A significant security flaw, dubbed “ClawJacked,” has been identified and patched in the OpenClaw AI agent ecosystem. This high-severity vulnerability could have allowed malicious websites to silently connect to and seize control of locally running OpenClaw AI agents, posing a substantial risk to developers and enterprises alike.
According to a report by Oasis Security, the flaw was not hidden within plugins or extensions but resided “in the core system itself – just the bare OpenClaw gateway, running exactly as documented.” This highlights a fundamental design oversight that granted undue trust to local connections.
Understanding the ClawJacked Attack
The ClawJacked vulnerability exploits a critical weakness in how OpenClaw’s local WebSocket server, typically bound to localhost and password-protected, handles connections. The attack scenario unfolds as follows:
The Silent Intrusion
- A developer, with OpenClaw running on their laptop, is lured to an attacker-controlled website, perhaps through social engineering.
- Malicious JavaScript embedded on this webpage initiates a WebSocket connection to the OpenClaw gateway port on the developer’s localhost. Crucially, web browsers do not block these cross-origin connections to localhost, making the process invisible to the user.
- The script then brute-forces the gateway password, leveraging a critical absence of rate-limiting, which would normally prevent such rapid, repeated authentication attempts.
- Upon successful authentication with administrative privileges, the script stealthily registers itself as a trusted device. The OpenClaw gateway, operating under a “misplaced trust” for local connections, auto-approves this registration without any user prompt – a step that would typically require explicit confirmation for remote devices.
Once registered, the attacker gains complete control over the AI agent. This allows them to interact with it, extract sensitive configuration data, enumerate connected nodes, and access application logs, effectively turning the developer’s local AI agent into a tool for further malicious activity.
A Broader Look at OpenClaw Security
The ClawJacked disclosure comes amidst increasing scrutiny of the entire OpenClaw ecosystem. AI agents, by their very nature, often possess extensive access to disparate systems and the authority to execute tasks across various enterprise tools. This makes them high-value targets, as their compromise can lead to a significantly larger “blast radius.”
The Threat of Prompt Injections and Log Poisoning
Reports from cybersecurity firms like Bitsight and NeuralTrust have previously warned that OpenClaw instances exposed to the internet present an expanded attack surface. Each integrated service broadens this surface, making agents susceptible to prompt injection attacks. Malicious instructions can be embedded within content (e.g., an email or Slack message) processed by the agent, compelling it to perform unintended actions.

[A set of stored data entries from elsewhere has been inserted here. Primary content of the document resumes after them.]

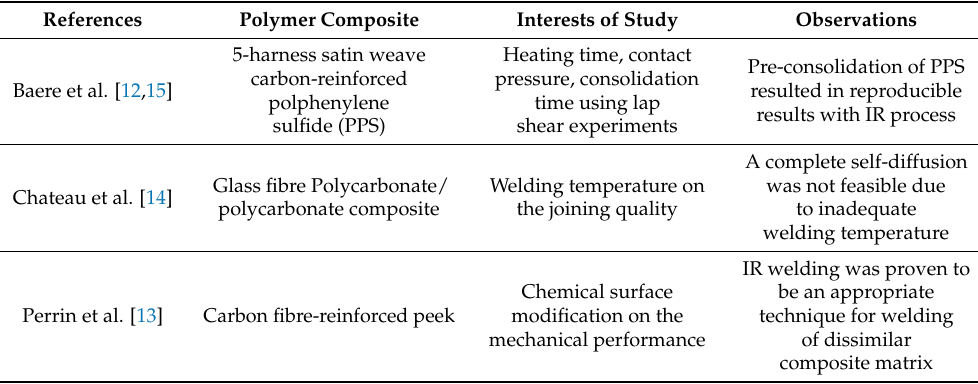
Table 2. Conducted research on IR welding of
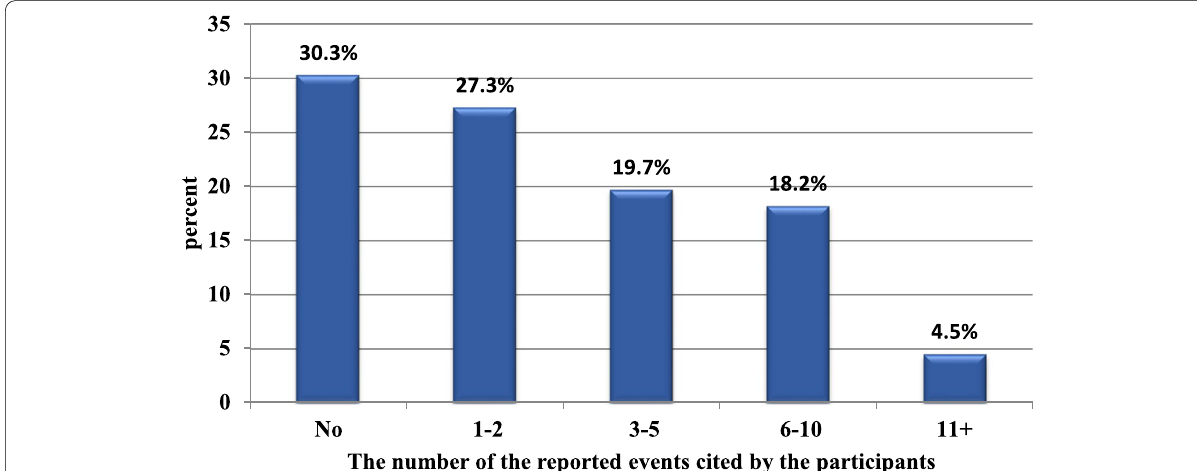
Fig. 1 The number of the reported events cited by the participants at the University Hospital for Gynecology and Obstetrics, Alexandria, Egypt, November 2020 to January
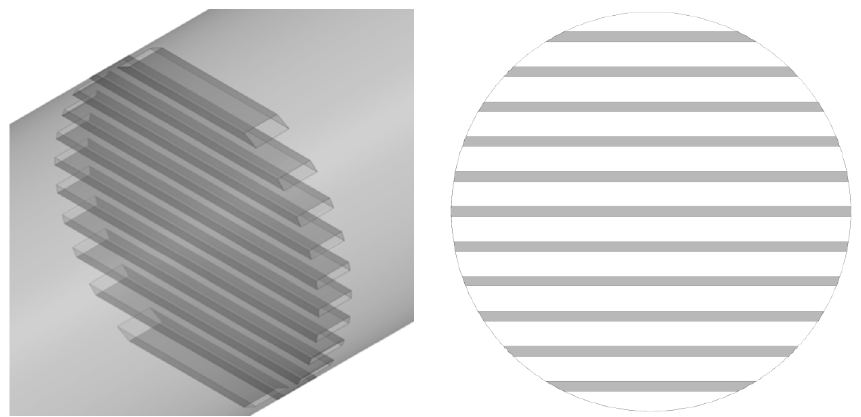
Figure 4. Mesh partition construction.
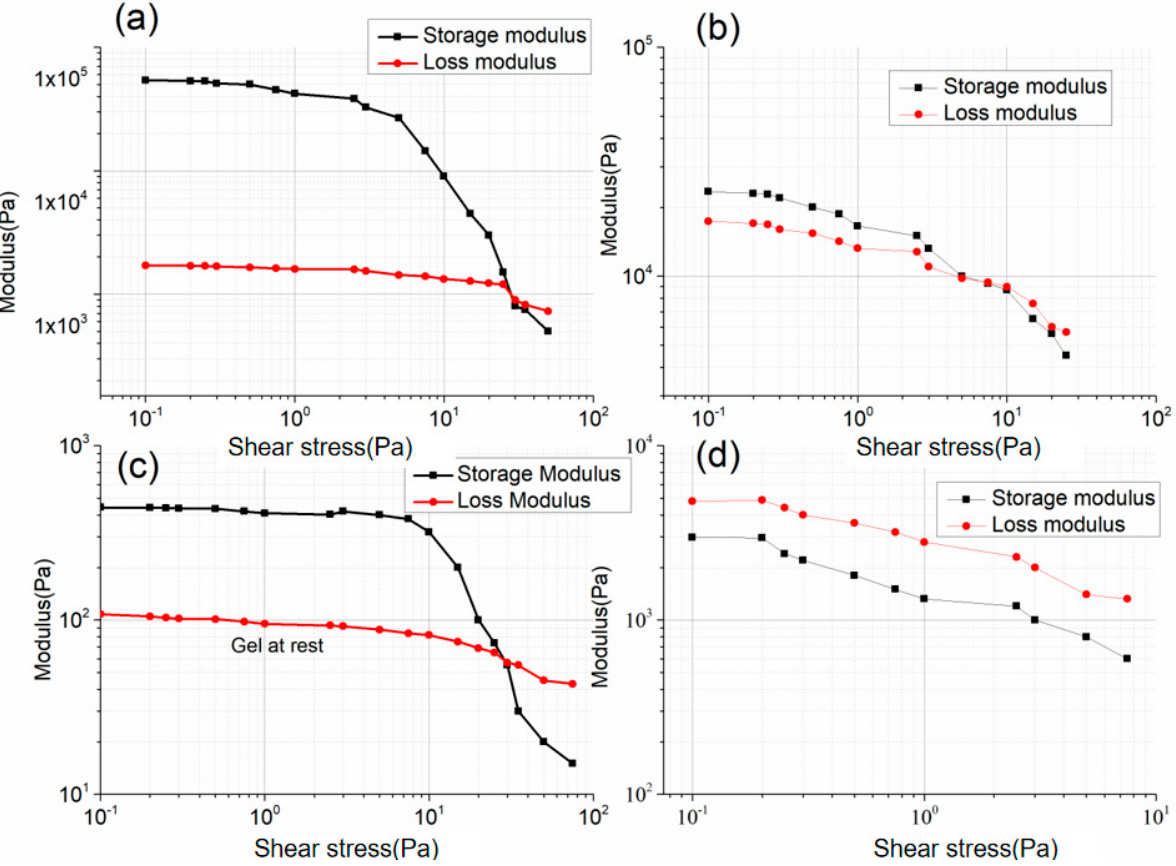
Figure 4. Plot of the storage modulus and loss modulus as a function of shear stress. ( a ) PVC-gel ink, ( b ) F-127 gel ink, ( c ) Ecoflex ink, ( d ) CNT/SMP composite ink.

In a related development, OpenClaw also recently patched a log poisoning vulnerability. This flaw allowed attackers to write malicious content to log files via WebSocket requests to publicly accessible instances. Since AI agents often read their own logs for troubleshooting, this loophole could be exploited to embed indirect prompt injections, subtly manipulating the agent’s reasoning, influencing troubleshooting steps, or even leading to data disclosure.
A String of Recent Vulnerabilities
Beyond these specific issues, OpenClaw has been grappling with a series of other vulnerabilities (CVE-2026-25593, CVE-2026-24763, CVE-2026-25157, CVE-2026-25475, CVE-2026-26319, CVE-2026-26322, CVE-2026-26329). These range from moderate to high severity and could facilitate remote code execution, command injection, server-side request forgery (SSRF), authentication bypass, and path traversal. These issues underscore the complex security challenges inherent in rapidly evolving AI frameworks.
Immediate Action and Future Safeguards
OpenClaw demonstrated responsible disclosure by issuing a fix for the ClawJacked vulnerability in less than 24 hours, with version 2026.2.25 released on February 26, 2026. The log poisoning issue was addressed earlier in version 2026.2.13 (February 14, 2026), and other vulnerabilities in versions 2026.1.20, 2026.1.29, 2026.2.1, 2026.2.2, and 2026.2.14.
Users are strongly advised to apply these latest updates immediately. Furthermore, cybersecurity experts recommend:
- Periodically auditing access permissions granted to AI agents.
- Enforcing robust governance controls for non-human (agentic) identities.
- Maintaining vigilance against social engineering tactics.
“As AI agent frameworks become more prevalent in enterprise environments, security analysis must evolve to address both traditional vulnerabilities and AI-specific attack surfaces,” notes Endor Labs. The emergence of malicious “skills” on marketplaces like ClawHub, used to deliver malware such as the Atomic Stealer for macOS, further emphasizes the urgent need for comprehensive security strategies in the AI domain.